↓↓↓

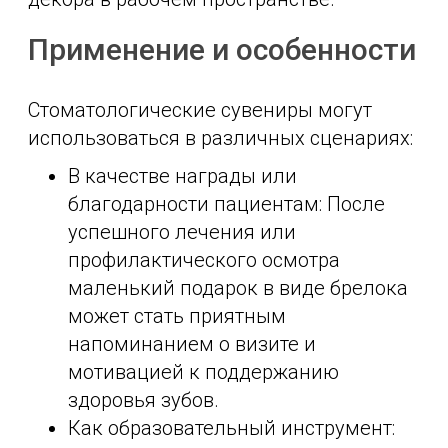
Применение и особенности
Стоматологические сувениры могут
использоваться в различных сценариях:
В качестве награды или
благодарности пациентам: После
успешного лечения или
профилактического осмотра
маленький подарок в виде брелока
может стать приятным
напоминанием о визите и
мотивацией к поддержанию
здоровья зубов.
Как образовательный инструмент:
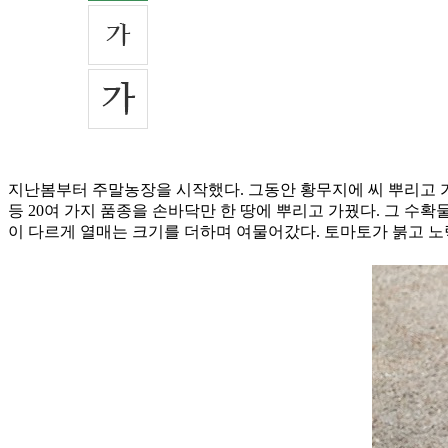
지난봄부터 주말농장을 시작했다. 그동안 황무지에 씨 뿌리고 가꾸
등 20여 가지 품종을 손바닥만 한 땅에 뿌리고 가꿨다. 그 수확
이 다르게 열매는 크기를 더하며 여물어갔다. 토마토가 붉고 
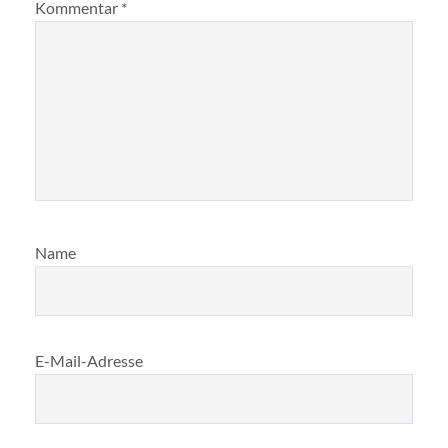
Kommentar
*
Name
E-Mail-Adresse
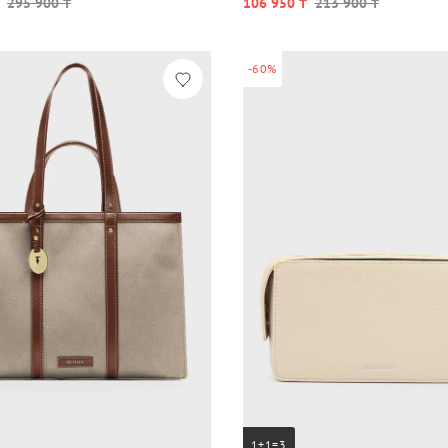
295 900 ₸
106 950 ₸
213 900 ₸
-60%
1+1=3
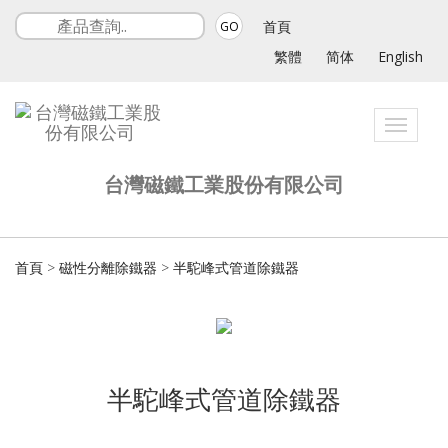
首頁
GO
繁體
简体
English
Toggle
navigat
台灣磁鐵工業股份有限公司
首頁
>
磁性分離除鐵器
>
半駝峰式管道除鐵器
半駝峰式管道除鐵器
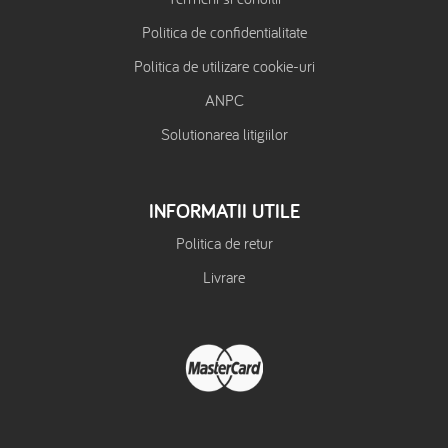
Politica de confidentialitate
Politica de utilizare cookie-uri
ANPC
Solutionarea litigiilor
INFORMATII UTILE
Politica de retur
Livrare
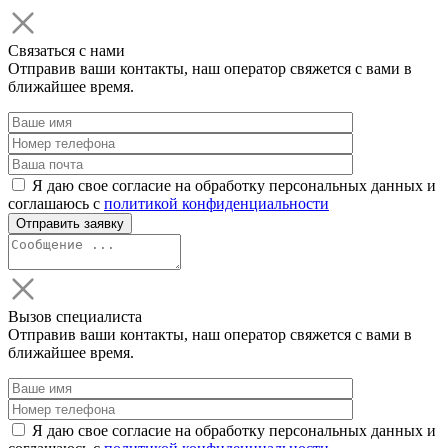
Связаться с нами
Отправив ваши контакты, наш оператор свяжется с вами в
ближайшее время.
Я даю свое согласие на обработку персональных данных и
соглашаюсь с
политикой конфиденциальности
Вызов специалиста
Отправив ваши контакты, наш оператор свяжется с вами в
ближайшее время.
Я даю свое согласие на обработку персональных данных и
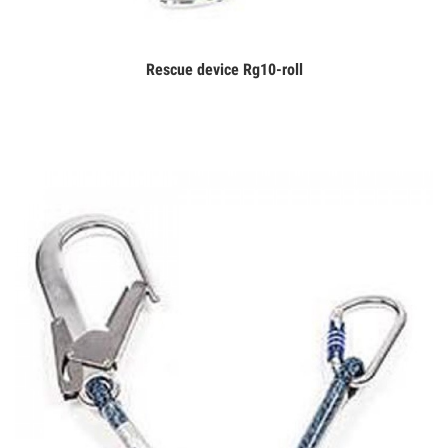
Rescue device Rg10-roll
Дэлгэрэнгүй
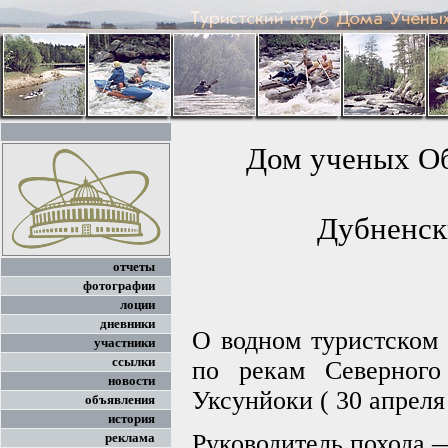
Дом ученых О
Дубненск
отчеты
фотографии
лоции
дневники
О водном туристском 
участники
ссылки
по рекам Северного
новости
Уксунйоки ( 30 апреля 
объявления
история
Руководитель похода 
реклама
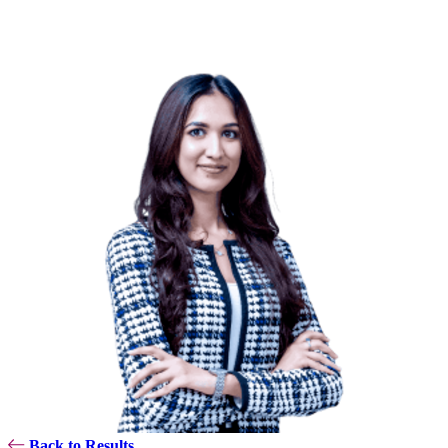
Back to Results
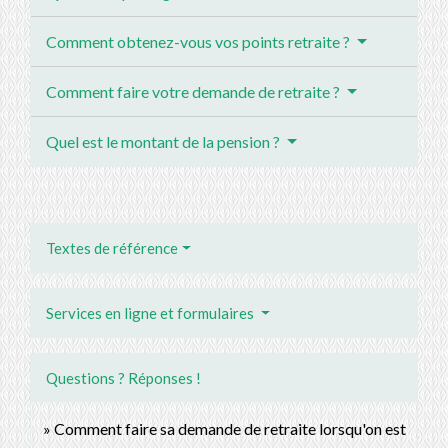
Comment obtenez-vous vos points retraite ?
Comment faire votre demande de retraite ?
Quel est le montant de la pension ?
Textes de référence
Services en ligne et formulaires
Questions ? Réponses !
Comment faire sa demande de retraite lorsqu'on est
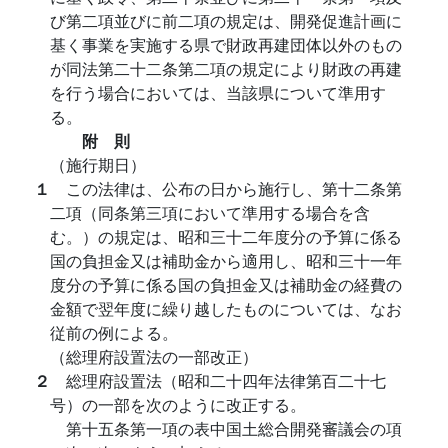
び第二項並びに前二項の規定は、開発促進計画に
基く事業を実施する県で財政再建団体以外のもの
が同法第二十二条第二項の規定により財政の再建
を行う場合においては、当該県について準用す
る。
附 則
（施行期日）
１
この法律は、公布の日から施行し、第十二条第
二項（同条第三項において準用する場合を含
む。）の規定は、昭和三十二年度分の予算に係る
国の負担金又は補助金から適用し、昭和三十一年
度分の予算に係る国の負担金又は補助金の経費の
金額で翌年度に繰り越したものについては、なお
従前の例による。
（総理府設置法の一部改正）
２
総理府設置法（昭和二十四年法律第百二十七
号）の一部を次のように改正する。
第十五条第一項の表中国土総合開発審議会の項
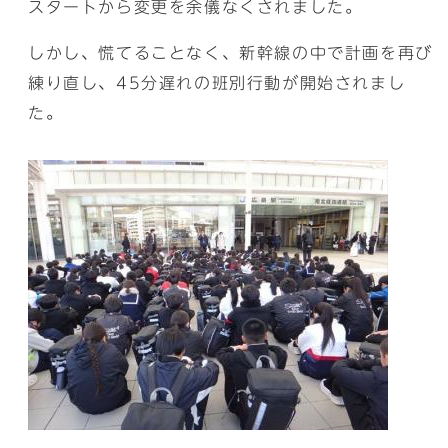
スタートから変更を余儀なくされました。
しかし、慌てることなく、新幹線の中で計画を再び
練り直し、45分遅れの班別行動が開始されまし
た。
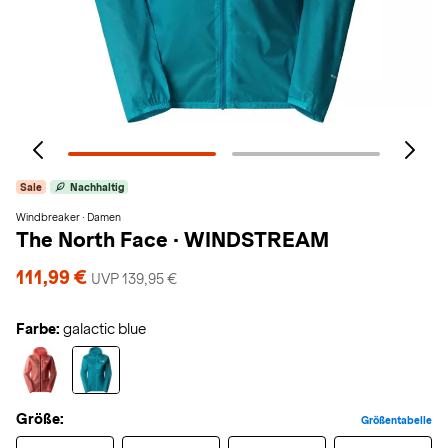
Sale
Nachhaltig
Windbreaker · Damen
The North Face
·
WINDSTREAM
111,99 €
UVP 139,95 €
Farbe:
galactic blue
Größe:
Größentabelle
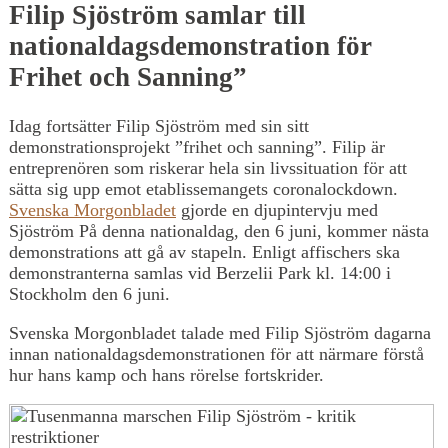
Filip Sjöström samlar till
nationaldagsdemonstration för
Frihet och Sanning”
Idag fortsätter Filip Sjöström med sin sitt
demonstrationsprojekt ”frihet och sanning”. Filip är
entreprenören som riskerar hela sin livssituation för att
sätta sig upp emot etablissemangets coronalockdown.
Svenska Morgonbladet
gjorde en djupintervju med
Sjöström På denna nationaldag, den 6 juni, kommer nästa
demonstrations att gå av stapeln. Enligt affischers ska
demonstranterna samlas vid Berzelii Park kl. 14:00 i
Stockholm den 6 juni.
Svenska Morgonbladet talade med Filip Sjöström dagarna
innan nationaldagsdemonstrationen för att närmare förstå
hur hans kamp och hans rörelse fortskrider.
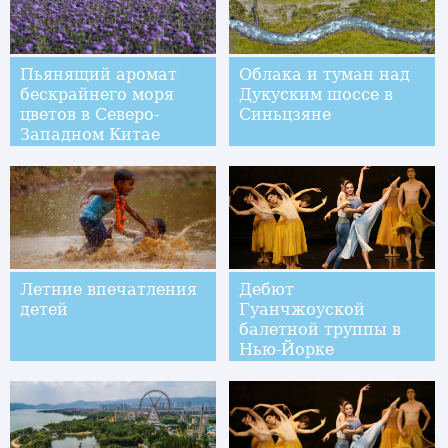
Пьянящий аромат
Облака и туман над
бескрайнего моря
Дукуским шоссе в
цветов в Северо-
Синьцзяне
Западном Китае
Летние впечатления
Дебют
детей
Гуанчжоуской
балетной труппы в
Нью-Йорке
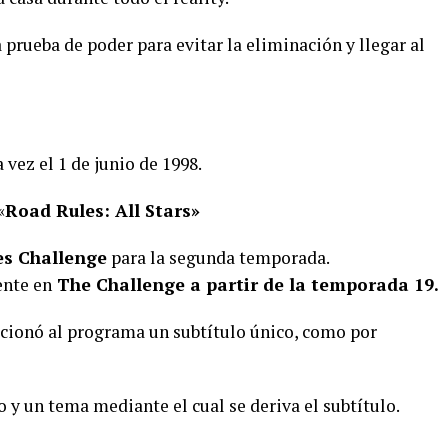
prueba de poder para evitar la eliminación y llegar al
vez el 1 de junio de 1998.
«
Road Rules: All Stars»
s Challenge
para la segunda temporada.
nte en
The Challenge a partir de la temporada 19.
cionó al programa un subtítulo único, como por
y un tema mediante el cual se deriva el subtítulo.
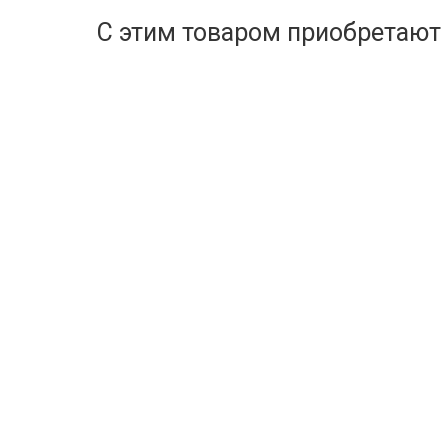
С этим товаром приобретают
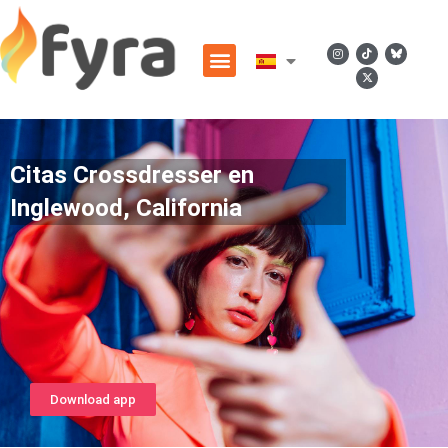
Citas Crossdresser en
Inglewood, California
Download app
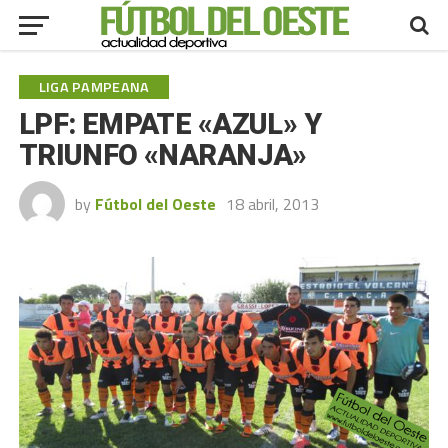
LIGA PAMPEANA
LPF: EMPATE «AZUL» Y
TRIUNFO «NARANJA»
by
Fútbol del Oeste
18 abril, 2013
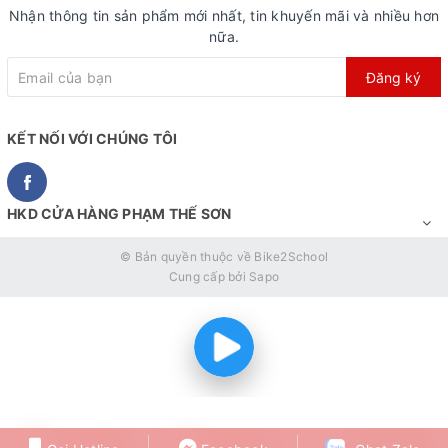
Chế độ bảo hành, chăm sóc khách hàng đặc biệt
Nhận thông tin sản phẩm mới nhất, tin khuyến mãi và nhiều hơn
nữa.
Với việc được nhập khẩu phân phối chính hãng bởi đơn vị
uy tín như Bike2School, Topright đưa ra chính sách bảo
Đăng ký
hành chưa từng có:
KẾT NỐI VỚI CHÚNG TÔI
Đổi lỗi sản phẩm tới 30 ngày
Bảo hành tới 36 tháng cho khung xe, 12 tháng cho phụ
tùng
HKD CỬA HÀNG PHẠM THẾ SƠN
Hỗ trợ bảo hành tận nhà, kể cả lỗi người dùng (theo
© Bản quyền thuộc về
Bike2School
chính sách của Bike2School)
Cung cấp bởi
Sapo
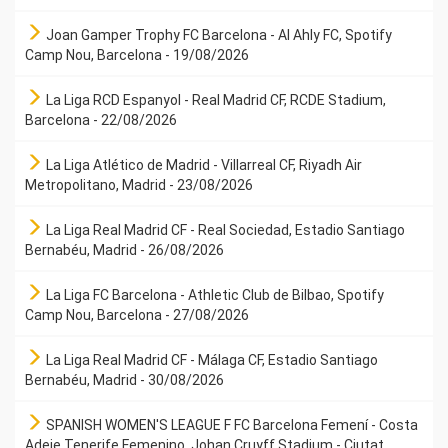
Joan Gamper Trophy FC Barcelona - Al Ahly FC, Spotify
Camp Nou, Barcelona - 19/08/2026
La Liga RCD Espanyol - Real Madrid CF, RCDE Stadium,
Barcelona - 22/08/2026
La Liga Atlético de Madrid - Villarreal CF, Riyadh Air
Metropolitano, Madrid - 23/08/2026
La Liga Real Madrid CF - Real Sociedad, Estadio Santiago
Bernabéu, Madrid - 26/08/2026
La Liga FC Barcelona - Athletic Club de Bilbao, Spotify
Camp Nou, Barcelona - 27/08/2026
La Liga Real Madrid CF - Málaga CF, Estadio Santiago
Bernabéu, Madrid - 30/08/2026
SPANISH WOMEN'S LEAGUE F FC Barcelona Femení - Costa
Adeje Tenerife Femenino, Johan Cruyff Stadium - Ciutat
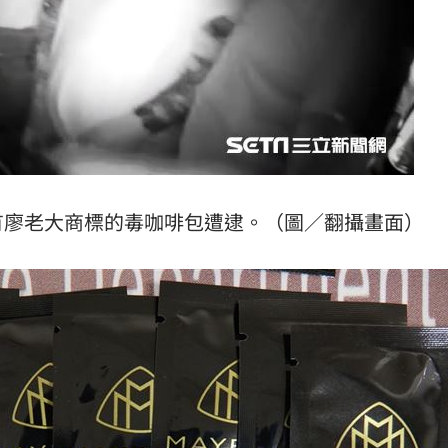
有廖老大商標的毒咖啡包遭逮。（圖／翻攝畫面）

↑↑↑

Check each line of the records for the word "Madrid", and show the lines that contain it.

La Liga RCD Espanyol - Real Madrid CF, RCDE Stadium,
La Liga Atlético de Madrid - Villarreal CF, Riyadh Air
Metropolitano, Madrid - 23/08/2026
La Liga Real Madrid CF - Real Sociedad, Estadio Santiago
Bernabéu, Madrid - 26/08/2026
La Liga Real Madrid CF - Málaga CF, Estadio Santiago
Bernabéu, Madrid - 30/08/2026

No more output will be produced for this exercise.